Luminaries longlisted for another award

Eleanor Catton holds up the Man Booker Prize she received for her novel The Luminaries last year....
Eleanor Catton holds up the Man Booker Prize she received for her novel The Luminaries last year. Photo Reuters
The Luminaries author and Man Booker Prize winner Eleanor Catton has more plaudits in sight after being longlisted for the international Women's Prize for Fiction.

The former Christchurch woman won the Booker prize - the biggest literary prize in the world - last year for her novel The Luminaries, set in Hokitika during the 1866 goldrushes.

Catton is due in Hokitika on Thursday for a speaking engagement as a fundraiser for the Regent Theatre.

The Baileys Women's Prize for Fiction, now in its 19th year, is awarded for the best English language novel of the year written by a woman. The winner of the prize, formerly known as the Orange Prize, will be announced at the Royal Festival Hall, in London on June 4. It carries a purse of 30,000 pounds (NZ$59,000).

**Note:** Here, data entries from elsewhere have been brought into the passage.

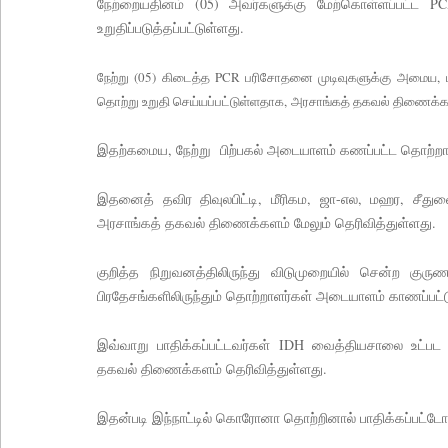
நேற்றையதினம் (05) அவர்களுக்கு மேற்கொள்ளப்பட்ட 
உறுதிப்படுத்தப்பட்டுள்ளது.
நேற்று (05) கிடைத்த PCR பரிசோதனை முடிவுகளுக்கு அமைய,
தொற்று உறுதி செய்யப்பட்டுள்ளதாக,
அரசாங்கத் தகவல் திணைக்கள
இதற்கமைய, நேற்று பிற்பகல் அடையாளம் கணப்பட்ட தொற்றா
இதனைத் தவிர திவுலபிட்டி, மீரிகம, ஜா-எல, மஹர, சீது
அரசாங்கத் தகவல் திணைக்களம் மேலும் தெரிவித்துள்ளது.
குறித்த நிறுவனத்திலிருந்து விடுமுறையில் சென்ற
பிரதேசங்களிலிருந்தும் தொற்றாளர்கள் அடையாளம் காணப்பட்ட
இவ்வாறு பாதிக்கப்பட்டவர்கள் IDH வைத்தியசாலை உட்பட 
தகவல் திணைக்களம் தெரிவித்துள்ளது.
இதன்படி இந்நாட்டில் கொரோனா தொற்றினால் பாதிக்கப்பட்டோ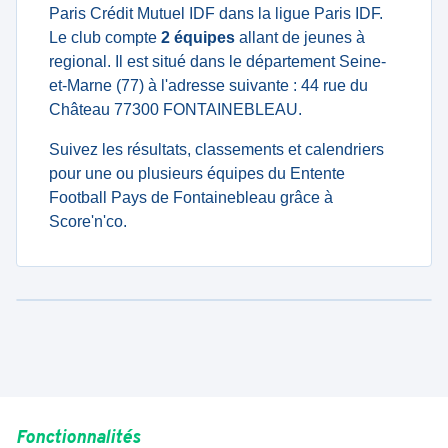
Paris Crédit Mutuel IDF dans la ligue Paris IDF.
Le club compte
2 équipes
allant de jeunes à
regional. Il est situé dans le département Seine-
et-Marne (77) à l'adresse suivante : 44 rue du
Château 77300 FONTAINEBLEAU.
Suivez les résultats, classements et calendriers
pour une ou plusieurs équipes du Entente
Football Pays de Fontainebleau grâce à
Score'n'co.
Fonctionnalités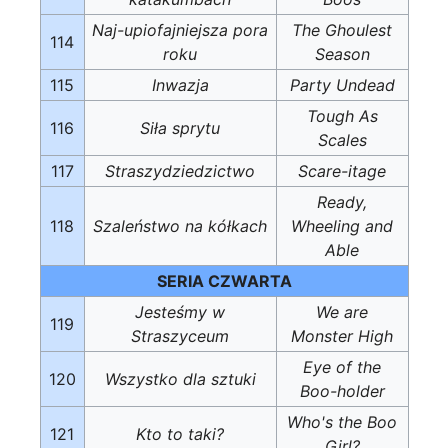
Naj-upiofajniejsza pora
The Ghoulest
114
roku
Season
115
Inwazja
Party Undead
Tough As
116
Siła sprytu
Scales
117
Straszydziedzictwo
Scare-itage
Ready,
118
Szaleństwo na kółkach
Wheeling and
Able
SERIA CZWARTA
Jesteśmy w
We are
119
Straszyceum
Monster High
Eye of the
120
Wszystko dla sztuki
Boo-holder
Who's the Boo
121
Kto to taki?
Girl?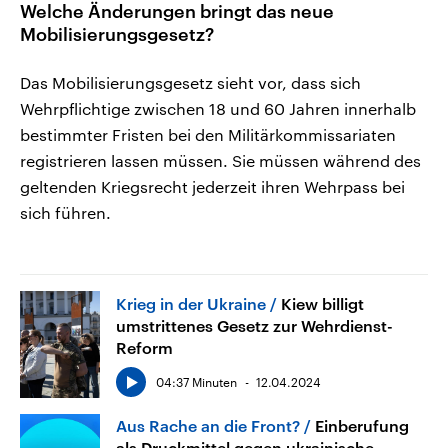
Welche Änderungen bringt das neue
Mobilisierungsgesetz?
Das Mobilisierungsgesetz sieht vor, dass sich
Wehrpflichtige zwischen 18 und 60 Jahren innerhalb
bestimmter Fristen bei den Militärkommissariaten
registrieren lassen müssen. Sie müssen während des
geltenden Kriegsrecht jederzeit ihren Wehrpass bei
sich führen.
Krieg in der Ukraine
Kiew billigt
umstrittenes Gesetz zur Wehrdienst-
Reform
04:37 Minuten
12.04.2024
Aus Rache an die Front?
Einberufung
als Druckmittel gegen ukrainische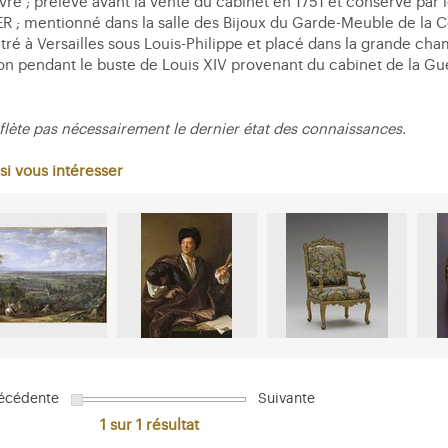
uvre ; prélevé avant la vente du cabinet en 1751 et conservé par
R ; mentionné dans la salle des Bijoux du Garde-Meuble de la Co
é à Versailles sous Louis-Philippe et placé dans la grande cha
on pendant le buste de Louis XIV provenant du cabinet de la Gu
flète pas nécessairement le dernier état des connaissances.
si vous intéresser
écédente
Suivante
1 sur 1
résultat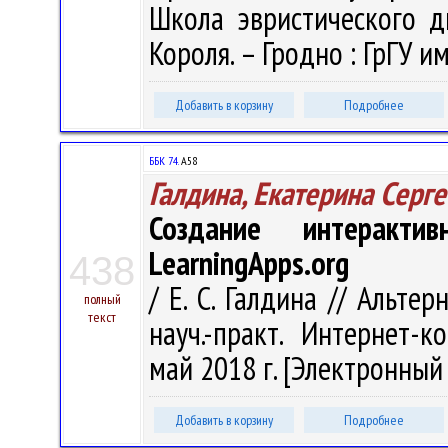
Школа эвристического ди
Короля. – Гродно : ГрГУ им
Добавить в корзину
Подробнее
ББК 74.
А58
Галдина, Екатерина Серг
Создание интеракти
LearningApps.org
438
/ Е. С. Галдина // Альте
полный
текст
науч.-практ. Интернет-к
май 2018 г. [Электронный р
Добавить в корзину
Подробнее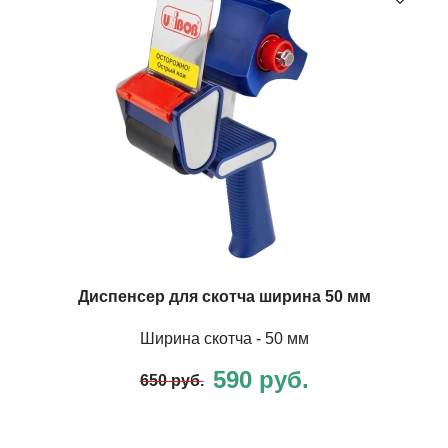
Диспенсер для скотча ширина 50 мм
Ширина скотча - 50 мм
590 руб.
650 руб.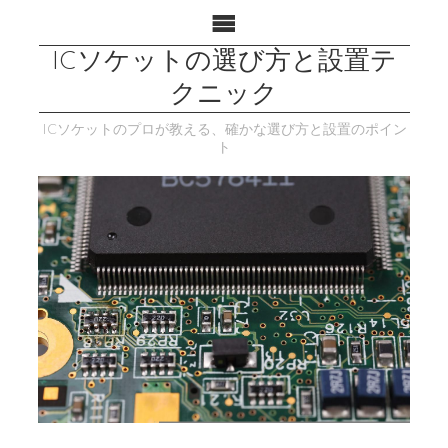
ICソケットの選び方と設置テ
クニック
ICソケットのプロが教える、確かな選び方と設置のポイン
ト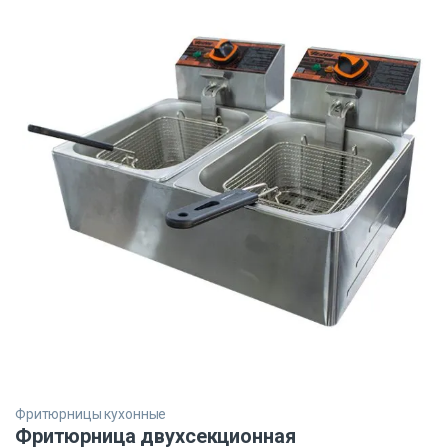
Фритюрницы кухонные
Фритюрница двухсекционная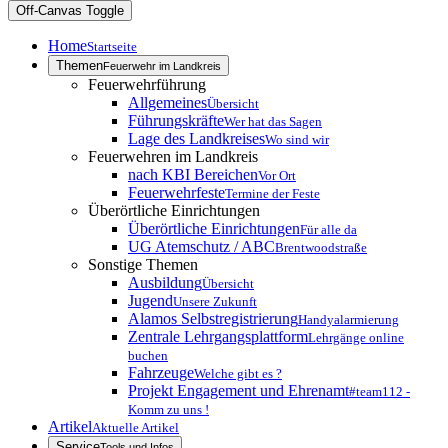
Off-Canvas Toggle
Home
Startseite
Themen
Feuerwehr im Landkreis
Feuerwehrführung
Allgemeines
Übersicht
Führungskräfte
Wer hat das Sagen
Lage des Landkreises
Wo sind wir
Feuerwehren im Landkreis
nach KBI Bereichen
Vor Ort
Feuerwehrfeste
Termine der Feste
Überörtliche Einrichtungen
Überörtliche Einrichtungen
Für alle da
UG Atemschutz / ABC
Brentwoodstraße
Sonstige Themen
Ausbildung
Übersicht
Jugend
Unsere Zukunft
Alamos Selbstregistrierung
Handyalarmierung
Zentrale Lehrgangsplattform
Lehrgänge online
buchen
Fahrzeuge
Welche gibt es ?
Projekt Engagement und Ehrenamt
#team112 -
Komm zu uns !
Artikel
Aktuelle Artikel
Service
Tools und Infos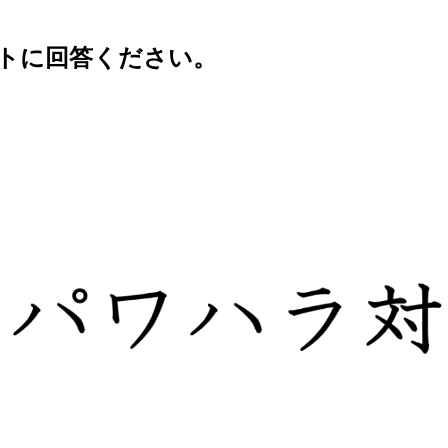
トに回答ください。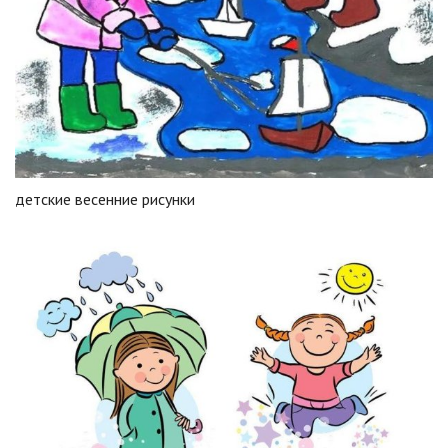
детские весенние рисунки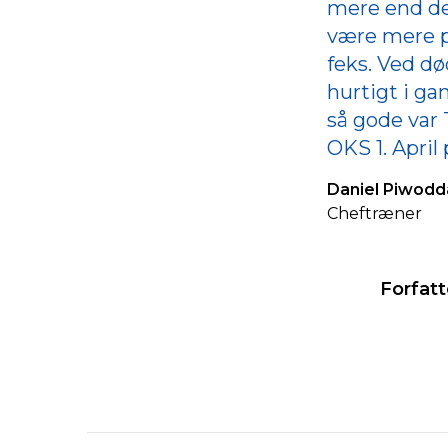
mere end det 
være mere på
feks. Ved dø
hurtigt i ga
så gode var
OKS 1. April
Daniel Piwodd
Cheftræner
Forfatt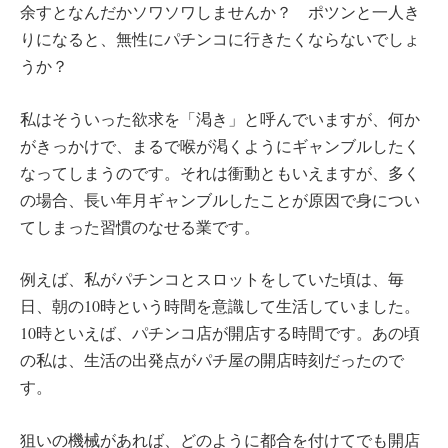
余すとなんだかソワソワしませんか？ ポツンと一人き
りになると、無性にパチンコに行きたくならないでしょ
うか？
私はそういった欲求を「渇き」と呼んでいますが、何か
がきっかけで、まるで喉が渇くようにギャンブルしたく
なってしまうのです。それは衝動ともいえますが、多く
の場合、長い年月ギャンブルしたことが原因で身につい
てしまった習慣のなせる業です。
例えば、私がパチンコとスロットをしていた頃は、毎
日、朝の10時という時間を意識して生活していました。
10時といえば、パチンコ店が開店する時間です。あの頃
の私は、生活の出発点がパチ屋の開店時刻だったので
す。
狙いの機械があれば、どのように都合を付けてでも開店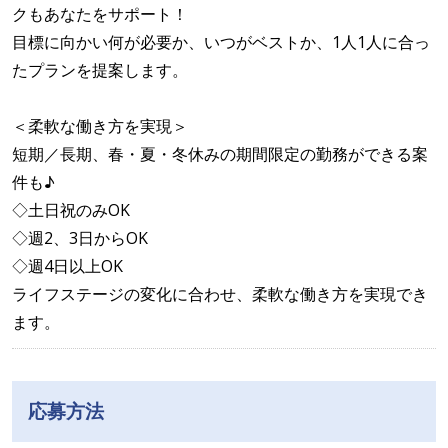
クもあなたをサポート！
目標に向かい何が必要か、いつがベストか、1人1人に合っ
たプランを提案します。
＜柔軟な働き方を実現＞
短期／長期、春・夏・冬休みの期間限定の勤務ができる案
件も♪
◇土日祝のみOK
◇週2、3日からOK
◇週4日以上OK
ライフステージの変化に合わせ、柔軟な働き方を実現でき
ます。
応募方法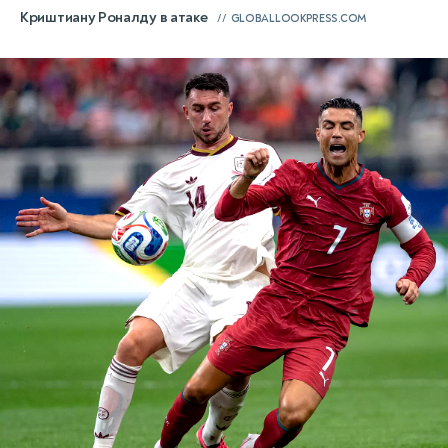
Криштиану Роналду в атаке
GLOBALLOOKPRESS.COM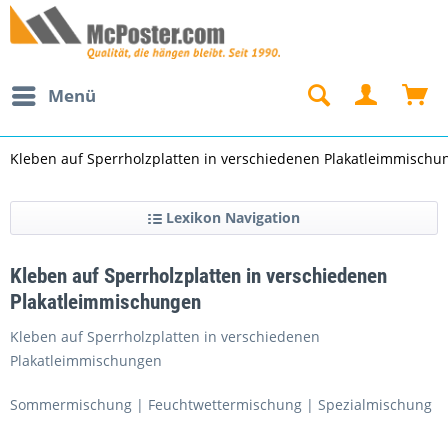
Menü
Kleben auf Sperrholzplatten in verschiedenen Plakatleimmischu
Lexikon Navigation
Kleben auf Sperrholzplatten in verschiedenen
Plakatleimmischungen
Kleben auf Sperrholzplatten in verschiedenen
Plakatleimmischungen
Sommermischung | Feuchtwettermischung | Spezialmischung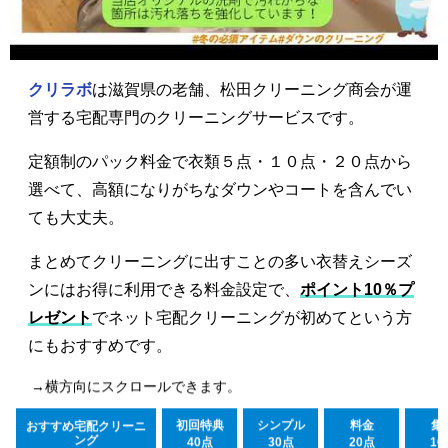
クリラボ
は滋賀県の老舗、松田クリーニング商会が運
営する宅配専門のクリーニングサービスです。
定額制のパック料金で衣類５点・１０点・２０点から
選べて、高額になりがちなダウンやコートを含んでい
ても大丈夫。
まとめてクリーニングに出すことの多い衣替えシーズ
ンにはお得に利用できる料金設定で、
ポイント10％プ
レゼント
でネット宅配クリーニングが初めてという方
にもおすすめです。
→横方向にスクロールできます。
初回特典
シンプル
料金
集
おすすめ宅配クリーニ
ング
40点
30点
20点
10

Out of 158 books submitted for this year's award, Catton's 832-page novel has been selected alongside 19 others from around the world.

The New Zealander faces some stiff competition; this year's longlist honours both rising stars of literature and established writers, featuring six debut writers as well as two previous winners. Chimamanda Ngozi Adichie, who won for Half of a Yellow Sun in 2007, and Suzanne Berne, whose novel A Crime in the Neighbourhood won in 1999.

The shortlist will be announced on April 7. The judging panel is made up of University of Cambridge professor of classics Mary Beard, writer Denise Mina, Times columnist, author and screenwriter Caitlin Moran, BBC broadcaster and journalist Sophie Raworth, and chaired by former Penguin Books UK managing director Helen Fraser.